Impact of ion irradiation damage on SiC and ZrN mechanical properties

2019-06-12T16:20:19Z (GMT) by Stuart Robertson
Key to the safe operation of nuclear reactors is the understanding of materials degradation due to neutron damage. Ion implantation is often used as a surrogate for nutron damage when screening nuclear candidate materials. Ion implantation results in a thin damage layer, the mechanical properties of which are often difficult to determine. In this study a micromechanical test regime is developed in a model material, 6H single crystal silicon carbide (SiC). This test technique is then applied to gold ion irradiated zirconium nitride (ZrN).

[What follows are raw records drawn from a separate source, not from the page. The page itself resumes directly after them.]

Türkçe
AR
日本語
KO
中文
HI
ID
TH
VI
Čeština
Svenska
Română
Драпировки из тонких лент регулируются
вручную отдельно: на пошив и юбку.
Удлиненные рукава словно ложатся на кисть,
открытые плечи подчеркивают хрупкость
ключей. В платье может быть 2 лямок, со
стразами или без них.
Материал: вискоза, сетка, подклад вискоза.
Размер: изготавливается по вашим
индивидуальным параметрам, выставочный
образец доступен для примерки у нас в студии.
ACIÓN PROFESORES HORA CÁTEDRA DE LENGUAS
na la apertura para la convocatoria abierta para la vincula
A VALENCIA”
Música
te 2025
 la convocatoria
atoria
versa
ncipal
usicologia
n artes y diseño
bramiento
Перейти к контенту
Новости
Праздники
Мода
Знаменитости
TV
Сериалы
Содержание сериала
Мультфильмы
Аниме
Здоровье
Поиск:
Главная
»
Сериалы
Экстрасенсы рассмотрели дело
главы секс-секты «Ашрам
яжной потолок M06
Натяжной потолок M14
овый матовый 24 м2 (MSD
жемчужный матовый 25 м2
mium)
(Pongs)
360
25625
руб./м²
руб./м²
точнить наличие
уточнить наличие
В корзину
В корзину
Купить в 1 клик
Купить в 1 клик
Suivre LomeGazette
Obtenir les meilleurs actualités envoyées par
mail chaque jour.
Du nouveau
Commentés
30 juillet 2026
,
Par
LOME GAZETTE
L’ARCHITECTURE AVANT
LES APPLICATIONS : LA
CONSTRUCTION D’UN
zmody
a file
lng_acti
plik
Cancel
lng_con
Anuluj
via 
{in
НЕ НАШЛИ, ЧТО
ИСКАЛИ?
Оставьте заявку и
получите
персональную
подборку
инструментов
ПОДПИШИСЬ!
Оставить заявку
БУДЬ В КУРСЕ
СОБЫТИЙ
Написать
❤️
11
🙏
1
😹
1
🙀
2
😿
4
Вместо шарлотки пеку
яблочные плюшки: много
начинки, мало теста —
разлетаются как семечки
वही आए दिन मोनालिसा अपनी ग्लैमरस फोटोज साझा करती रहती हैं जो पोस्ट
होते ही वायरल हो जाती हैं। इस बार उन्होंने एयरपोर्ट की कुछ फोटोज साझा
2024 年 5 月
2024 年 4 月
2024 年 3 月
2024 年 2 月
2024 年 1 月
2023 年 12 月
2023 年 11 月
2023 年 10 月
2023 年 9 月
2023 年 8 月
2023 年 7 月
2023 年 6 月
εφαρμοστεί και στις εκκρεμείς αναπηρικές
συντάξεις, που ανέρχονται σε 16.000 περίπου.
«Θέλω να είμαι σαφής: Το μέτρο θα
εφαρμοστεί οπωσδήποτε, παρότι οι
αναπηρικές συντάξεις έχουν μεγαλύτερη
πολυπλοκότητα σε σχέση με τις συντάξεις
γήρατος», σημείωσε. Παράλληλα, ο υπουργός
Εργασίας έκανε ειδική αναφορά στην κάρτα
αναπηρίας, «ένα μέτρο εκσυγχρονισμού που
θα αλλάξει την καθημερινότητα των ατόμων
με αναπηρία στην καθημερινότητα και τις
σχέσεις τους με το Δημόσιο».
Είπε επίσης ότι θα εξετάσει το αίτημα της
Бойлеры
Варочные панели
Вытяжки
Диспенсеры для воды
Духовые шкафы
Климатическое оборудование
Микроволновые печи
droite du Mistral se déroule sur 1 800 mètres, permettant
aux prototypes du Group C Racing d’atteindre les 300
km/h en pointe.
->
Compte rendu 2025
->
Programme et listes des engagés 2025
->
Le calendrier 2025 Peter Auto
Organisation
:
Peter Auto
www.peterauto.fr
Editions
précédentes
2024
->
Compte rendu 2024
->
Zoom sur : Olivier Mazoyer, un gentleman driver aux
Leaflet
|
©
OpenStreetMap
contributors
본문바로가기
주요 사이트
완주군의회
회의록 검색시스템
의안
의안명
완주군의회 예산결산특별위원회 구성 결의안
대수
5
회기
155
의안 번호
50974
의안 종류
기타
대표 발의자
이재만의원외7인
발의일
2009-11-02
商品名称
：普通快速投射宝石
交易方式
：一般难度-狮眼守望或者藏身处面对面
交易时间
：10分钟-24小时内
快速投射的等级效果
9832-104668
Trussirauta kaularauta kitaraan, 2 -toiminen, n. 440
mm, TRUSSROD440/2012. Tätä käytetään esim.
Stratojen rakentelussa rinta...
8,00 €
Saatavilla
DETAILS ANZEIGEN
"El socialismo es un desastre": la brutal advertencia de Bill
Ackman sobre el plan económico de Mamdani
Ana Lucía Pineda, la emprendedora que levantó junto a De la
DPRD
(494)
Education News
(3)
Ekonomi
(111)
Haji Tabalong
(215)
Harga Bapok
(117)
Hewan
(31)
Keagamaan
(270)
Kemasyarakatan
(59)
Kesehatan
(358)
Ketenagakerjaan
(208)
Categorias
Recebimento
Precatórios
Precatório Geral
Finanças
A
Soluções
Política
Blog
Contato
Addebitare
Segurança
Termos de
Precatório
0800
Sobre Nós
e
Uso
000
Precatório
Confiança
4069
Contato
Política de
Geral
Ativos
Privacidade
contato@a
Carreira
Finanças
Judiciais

Micromechanical test samples are often prepared using a focused ion beam. However, ion beam milling has the potential to damage the crystal structure of a material and introduce residual stress. Therefore, a range of cutting strategies were used to assess the effects of focused ion beam cutting on the modulus and strength of SiC cantilevers. The effects of sample size were also explored. Gallium ion milling resulted in amorphisation of the surface of the SiC crystal micro cantilevers. The thickness of the amorphous zone was then reduced using low voltage cleaning. Low voltage cleaning did not, however, result in increased mechanical performance as other unintended consequences such as cantilever edge rounding occurred. SiC exhibited a plastic deformation threshold of around 0.3 × 0.3 µm but did not exhibit a significant size effect. Nanoindentation was used as a benchmark test to compare to the mechanical properties gathered during micro bend testing. Under indentation conditions, a size effect was identified in hardness and modulus but not in fracture toughness. Modulus results from indentation, and micro bend testing was comparable when ion damage was accounted for.
Hot pressed ZrN samples were ion implanted with gold ions. Microstructural characterisation, nanoindentation and micromechanical tests were performed in the ion implanted zone. Microstructural characterisation identified a dual phase microstructure consisting of ZrN and Zr2ON2. The implanted layer consisted of implanted gold ions followed by a network of dislocations centred around a depth of 1.20 µm. High-resolution electron backscatter diffraction (HR-EBSD) identified that tensile surface stresses and compressive subsurface stress had been introduced. Nanoindentation linked ion implantation to increased hardness and no modification in modulus. Micromechanical testing indicated a reduction in modulus and strength.
This work highlighted the need to understand sample size effect and ion damage on micro mechanical tests if they are to be used for screening nuclear materials.